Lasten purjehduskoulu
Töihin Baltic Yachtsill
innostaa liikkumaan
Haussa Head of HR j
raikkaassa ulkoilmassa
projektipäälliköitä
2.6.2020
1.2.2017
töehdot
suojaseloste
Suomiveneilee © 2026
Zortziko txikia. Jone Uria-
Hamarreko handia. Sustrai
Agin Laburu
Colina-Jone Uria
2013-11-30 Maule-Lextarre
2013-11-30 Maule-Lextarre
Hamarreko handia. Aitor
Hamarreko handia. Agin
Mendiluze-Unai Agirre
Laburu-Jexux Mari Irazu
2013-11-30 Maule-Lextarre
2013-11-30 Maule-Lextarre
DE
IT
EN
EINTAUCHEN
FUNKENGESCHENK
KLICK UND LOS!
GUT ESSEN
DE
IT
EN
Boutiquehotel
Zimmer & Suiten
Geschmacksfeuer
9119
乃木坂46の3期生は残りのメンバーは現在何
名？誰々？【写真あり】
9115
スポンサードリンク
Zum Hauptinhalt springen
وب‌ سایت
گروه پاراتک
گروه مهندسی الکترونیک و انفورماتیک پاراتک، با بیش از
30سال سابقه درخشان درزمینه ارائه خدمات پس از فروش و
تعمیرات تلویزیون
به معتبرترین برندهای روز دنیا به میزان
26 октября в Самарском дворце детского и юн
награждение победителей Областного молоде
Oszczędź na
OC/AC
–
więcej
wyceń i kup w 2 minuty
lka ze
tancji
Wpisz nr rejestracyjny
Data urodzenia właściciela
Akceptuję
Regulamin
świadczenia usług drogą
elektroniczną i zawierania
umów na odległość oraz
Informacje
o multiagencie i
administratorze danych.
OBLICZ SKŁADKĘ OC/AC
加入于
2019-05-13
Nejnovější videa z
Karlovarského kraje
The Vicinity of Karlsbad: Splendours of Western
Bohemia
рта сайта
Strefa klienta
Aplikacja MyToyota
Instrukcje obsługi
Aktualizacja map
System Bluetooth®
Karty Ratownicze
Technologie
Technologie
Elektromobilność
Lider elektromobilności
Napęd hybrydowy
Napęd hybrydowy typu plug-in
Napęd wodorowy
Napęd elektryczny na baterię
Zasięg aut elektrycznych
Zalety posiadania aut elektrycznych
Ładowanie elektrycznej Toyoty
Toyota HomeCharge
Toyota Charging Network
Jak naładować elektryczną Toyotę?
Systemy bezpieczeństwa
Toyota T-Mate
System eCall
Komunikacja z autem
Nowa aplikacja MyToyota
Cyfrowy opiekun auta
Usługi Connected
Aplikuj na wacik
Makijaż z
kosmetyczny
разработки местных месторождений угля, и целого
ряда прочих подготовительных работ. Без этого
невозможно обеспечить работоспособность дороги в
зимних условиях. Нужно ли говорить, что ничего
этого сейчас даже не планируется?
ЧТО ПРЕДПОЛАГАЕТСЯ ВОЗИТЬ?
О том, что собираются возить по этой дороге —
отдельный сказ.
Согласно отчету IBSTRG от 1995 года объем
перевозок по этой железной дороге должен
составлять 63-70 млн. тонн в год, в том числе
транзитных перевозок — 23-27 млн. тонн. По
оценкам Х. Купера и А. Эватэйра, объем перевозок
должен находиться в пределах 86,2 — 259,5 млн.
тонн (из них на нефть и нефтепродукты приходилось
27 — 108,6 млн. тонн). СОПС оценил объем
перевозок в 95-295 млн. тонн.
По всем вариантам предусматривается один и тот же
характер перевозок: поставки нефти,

*Instruction*. Copy the text of every row above word for word, keeping each line break where it falls.

*Exercise output*.
Lasten purjehduskoulu
Töihin Baltic Yachtsill
innostaa liikkumaan
Haussa Head of HR j
raikkaassa ulkoilmassa
projektipäälliköitä
2.6.2020
1.2.2017
töehdot
suojaseloste
Suomiveneilee © 2026
Zortziko txikia. Jone Uria-
Hamarreko handia. Sustrai
Agin Laburu
Colina-Jone Uria
2013-11-30 Maule-Lextarre
2013-11-30 Maule-Lextarre
Hamarreko handia. Aitor
Hamarreko handia. Agin
Mendiluze-Unai Agirre
Laburu-Jexux Mari Irazu
2013-11-30 Maule-Lextarre
2013-11-30 Maule-Lextarre
DE
IT
EN
EINTAUCHEN
FUNKENGESCHENK
KLICK UND LOS!
GUT ESSEN
DE
IT
EN
Boutiquehotel
Zimmer & Suiten
Geschmacksfeuer
9119
乃木坂46の3期生は残りのメンバーは現在何
名？誰々？【写真あり】
9115
スポンサードリンク
Zum Hauptinhalt springen
وب‌ سایت
گروه پاراتک
گروه مهندسی الکترونیک و انفورماتیک پاراتک، با بیش از
30سال سابقه درخشان درزمینه ارائه خدمات پس از فروش و
تعمیرات تلویزیون
به معتبرترین برندهای روز دنیا به میزان
26 октября в Самарском дворце детского и юн
награждение победителей Областного молоде
Oszczędź na
OC/AC
–
więcej
wyceń i kup w 2 minuty
lka ze
tancji
Wpisz nr rejestracyjny
Data urodzenia właściciela
Akceptuję
Regulamin
świadczenia usług drogą
elektroniczną i zawierania
umów na odległość oraz
Informacje
o multiagencie i
administratorze danych.
OBLICZ SKŁADKĘ OC/AC
加入于
2019-05-13
Nejnovější videa z
Karlovarského kraje
The Vicinity of Karlsbad: Splendours of Western
Bohemia
рта сайта
Strefa klienta
Aplikacja MyToyota
Instrukcje obsługi
Aktualizacja map
System Bluetooth®
Karty Ratownicze
Technologie
Technologie
Elektromobilność
Lider elektromobilności
Napęd hybrydowy
Napęd hybrydowy typu plug-in
Napęd wodorowy
Napęd elektryczny na baterię
Zasięg aut elektrycznych
Zalety posiadania aut elektrycznych
Ładowanie elektrycznej Toyoty
Toyota HomeCharge
Toyota Charging Network
Jak naładować elektryczną Toyotę?
Systemy bezpieczeństwa
Toyota T-Mate
System eCall
Komunikacja z autem
Nowa aplikacja MyToyota
Cyfrowy opiekun auta
Usługi Connected
Aplikuj na wacik
Makijaż z
kosmetyczny
разработки местных месторождений угля, и целого
ряда прочих подготовительных работ. Без этого
невозможно обеспечить работоспособность дороги в
зимних условиях. Нужно ли говорить, что ничего
этого сейчас даже не планируется?
ЧТО ПРЕДПОЛАГАЕТСЯ ВОЗИТЬ?
О том, что собираются возить по этой дороге —
отдельный сказ.
Согласно отчету IBSTRG от 1995 года объем
перевозок по этой железной дороге должен
составлять 63-70 млн. тонн в год, в том числе
транзитных перевозок — 23-27 млн. тонн. По
оценкам Х. Купера и А. Эватэйра, объем перевозок
должен находиться в пределах 86,2 — 259,5 млн.
тонн (из них на нефть и нефтепродукты приходилось
27 — 108,6 млн. тонн). СОПС оценил объем
перевозок в 95-295 млн. тонн.
По всем вариантам предусматривается один и тот же
характер перевозок: поставки нефти,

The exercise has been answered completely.